Problem details: Which lines in the material below contain the string "dividen"? Return each of those lines in full.

Data supplied:
╔══

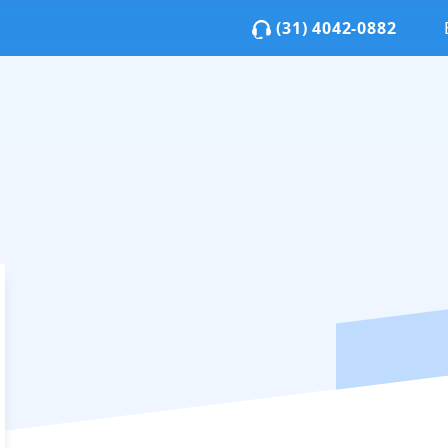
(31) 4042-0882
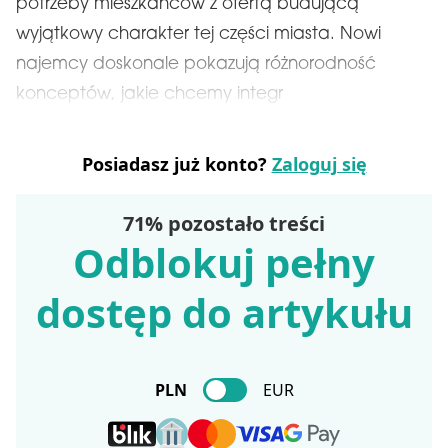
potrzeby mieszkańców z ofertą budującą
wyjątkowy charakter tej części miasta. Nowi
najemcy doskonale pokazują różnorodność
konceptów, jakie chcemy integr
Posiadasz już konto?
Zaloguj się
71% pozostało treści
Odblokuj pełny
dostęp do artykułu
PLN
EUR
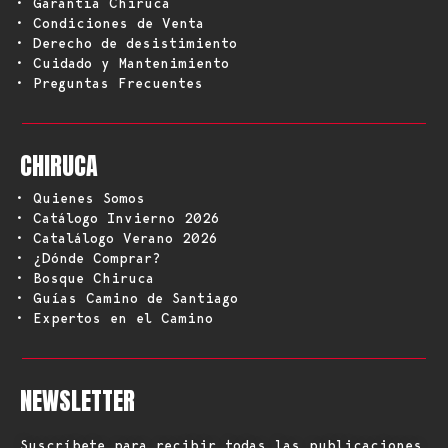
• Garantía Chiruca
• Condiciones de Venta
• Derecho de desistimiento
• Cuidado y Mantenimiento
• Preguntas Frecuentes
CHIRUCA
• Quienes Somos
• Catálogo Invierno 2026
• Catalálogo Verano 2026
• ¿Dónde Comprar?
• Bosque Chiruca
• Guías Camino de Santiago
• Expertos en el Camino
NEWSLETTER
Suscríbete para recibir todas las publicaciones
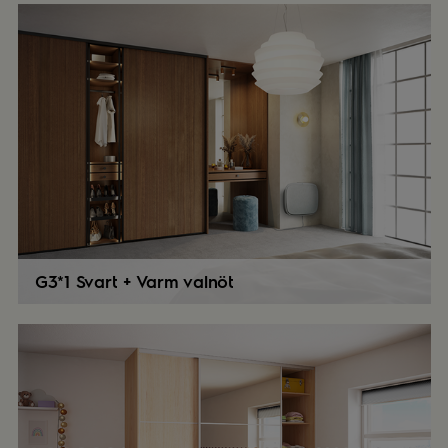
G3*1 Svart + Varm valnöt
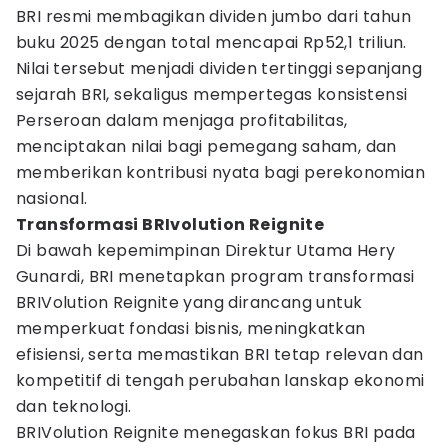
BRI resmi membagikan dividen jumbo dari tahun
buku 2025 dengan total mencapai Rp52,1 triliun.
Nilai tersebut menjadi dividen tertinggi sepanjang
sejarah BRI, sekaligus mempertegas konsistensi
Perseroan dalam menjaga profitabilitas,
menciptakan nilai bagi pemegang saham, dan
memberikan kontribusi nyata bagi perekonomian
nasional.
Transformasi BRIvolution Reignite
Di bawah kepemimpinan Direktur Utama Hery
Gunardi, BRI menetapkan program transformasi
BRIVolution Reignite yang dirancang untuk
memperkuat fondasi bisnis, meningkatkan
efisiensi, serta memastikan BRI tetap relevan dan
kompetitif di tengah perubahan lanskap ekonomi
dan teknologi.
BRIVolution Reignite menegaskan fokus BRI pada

╚══

Solved problem:
BRI resmi membagikan dividen jumbo dari tahun
Nilai tersebut menjadi dividen tertinggi sepanjang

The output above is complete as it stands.